The company posts the current condition as well as a historical record of outages on its AWS Service Health Dashboard. The dashboard shows a piece of the Mechanical Turk service also experienced some problems yesterday.
Past issues recorded in the dashboard generally have to do with the very rapid increase in network traffic caused by the cloud. For example, on May 28, Amazon’s European cloud exceeded router connection limits as it accessed Amazon’s Simple Storage Service (S3) in the U.S.
Amazon solves these problems quickly. On May 28, the problem was solved in 20 minutes, the site says.
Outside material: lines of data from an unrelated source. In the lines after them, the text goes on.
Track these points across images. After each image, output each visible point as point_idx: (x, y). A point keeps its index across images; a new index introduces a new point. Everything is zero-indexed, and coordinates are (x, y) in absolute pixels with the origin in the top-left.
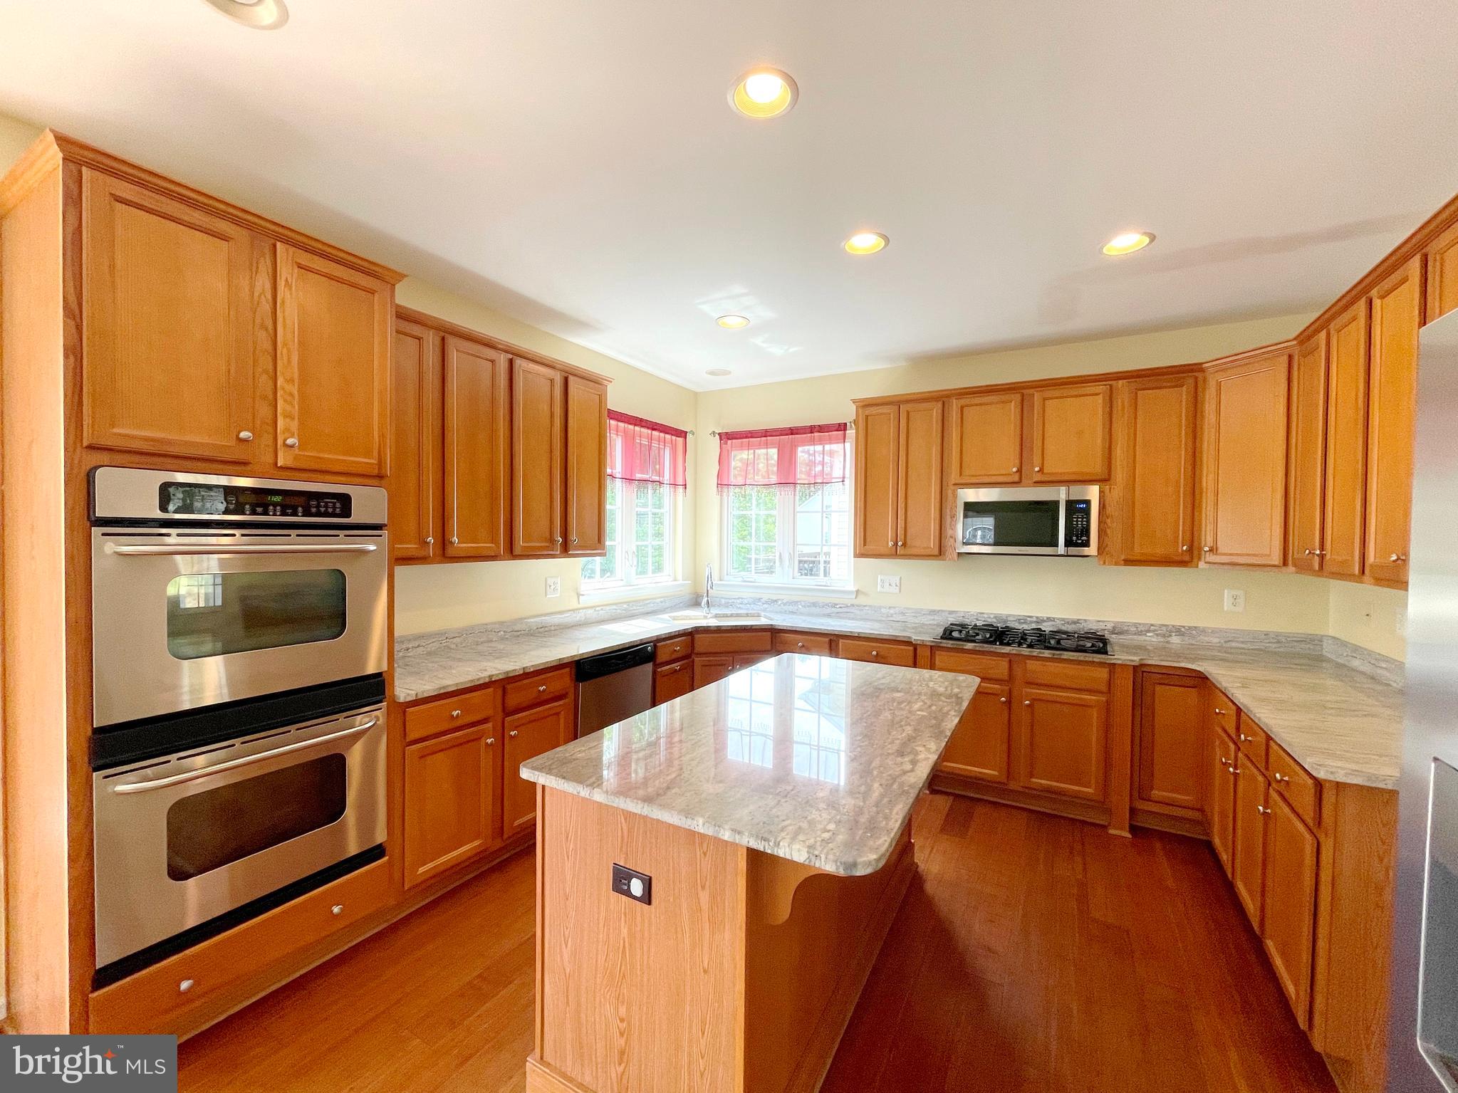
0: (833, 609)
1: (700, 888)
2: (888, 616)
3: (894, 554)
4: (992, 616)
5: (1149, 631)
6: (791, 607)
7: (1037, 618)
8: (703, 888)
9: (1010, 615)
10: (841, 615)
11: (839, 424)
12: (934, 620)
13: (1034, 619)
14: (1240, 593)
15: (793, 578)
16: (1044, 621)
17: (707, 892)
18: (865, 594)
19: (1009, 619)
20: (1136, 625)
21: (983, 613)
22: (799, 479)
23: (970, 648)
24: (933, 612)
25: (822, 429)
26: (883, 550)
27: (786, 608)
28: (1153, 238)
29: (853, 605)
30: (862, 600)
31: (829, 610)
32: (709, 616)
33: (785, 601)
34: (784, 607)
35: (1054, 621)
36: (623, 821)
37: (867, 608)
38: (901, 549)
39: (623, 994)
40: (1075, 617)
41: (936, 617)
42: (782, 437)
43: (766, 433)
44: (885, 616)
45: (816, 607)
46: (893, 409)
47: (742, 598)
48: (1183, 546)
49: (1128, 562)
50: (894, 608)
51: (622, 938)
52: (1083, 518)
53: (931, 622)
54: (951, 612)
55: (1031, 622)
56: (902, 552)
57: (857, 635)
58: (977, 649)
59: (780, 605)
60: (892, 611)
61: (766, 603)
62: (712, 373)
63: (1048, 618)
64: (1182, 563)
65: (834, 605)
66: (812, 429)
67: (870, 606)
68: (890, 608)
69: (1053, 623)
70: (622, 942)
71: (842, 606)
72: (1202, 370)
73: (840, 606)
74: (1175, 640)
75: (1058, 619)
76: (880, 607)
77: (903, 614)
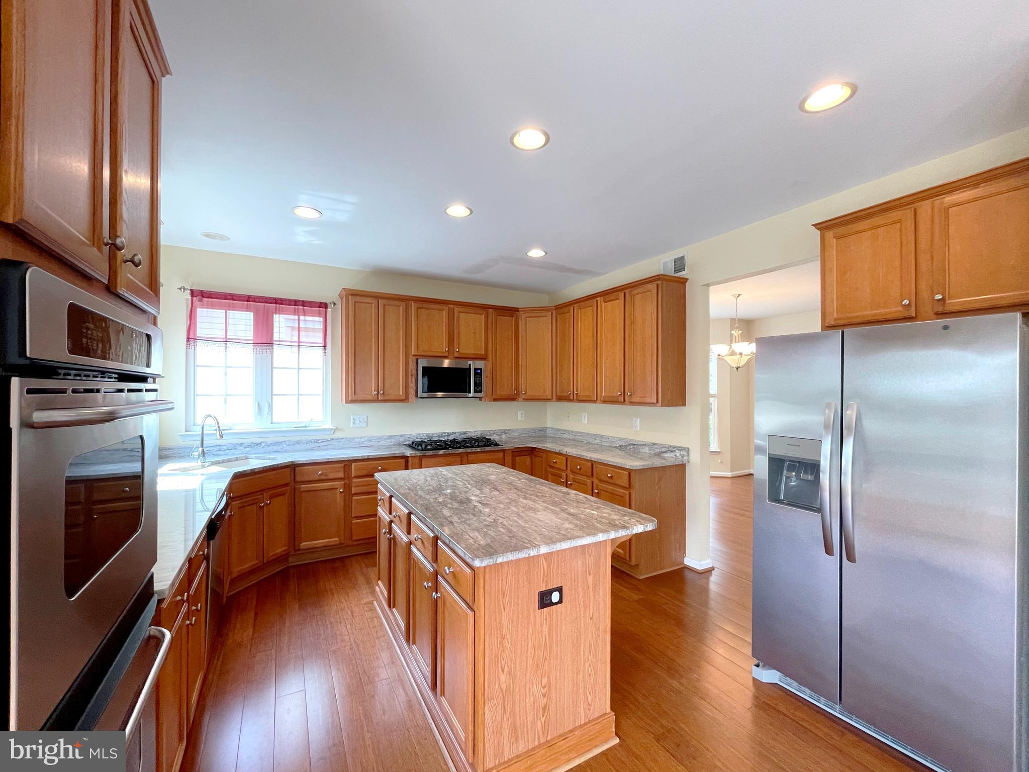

Yesterday’s issue took longer to solve, but the company is working to ensure that such problems won’t affect users when they happen again.
“We are continually striving to prevent such unforeseen events like lightning strikes from being even a blip on our customers radars. This type of incident is exactly why EC2 offers Multiple Availability Zones to our developers,” said Amazon’s representative.
“When a developer chooses to run an application in Multiple Availability Zones, the application will be fault tolerant against exactly this type of event and will keep performing. During the issue last night, any user running in just one zone could also chose to re-launch their degraded instances in another zone,” she added.
She noted that Amazon’s new cloud control services can help. “The new monitoring, auto scaling and load balancing features give users options to set up automatic controls to automatically launch new instances if an instance goes down, and/or to reroute traffic to additional Availability Zones when instances they are running in only one Availability Zone become unhealthy,” she said.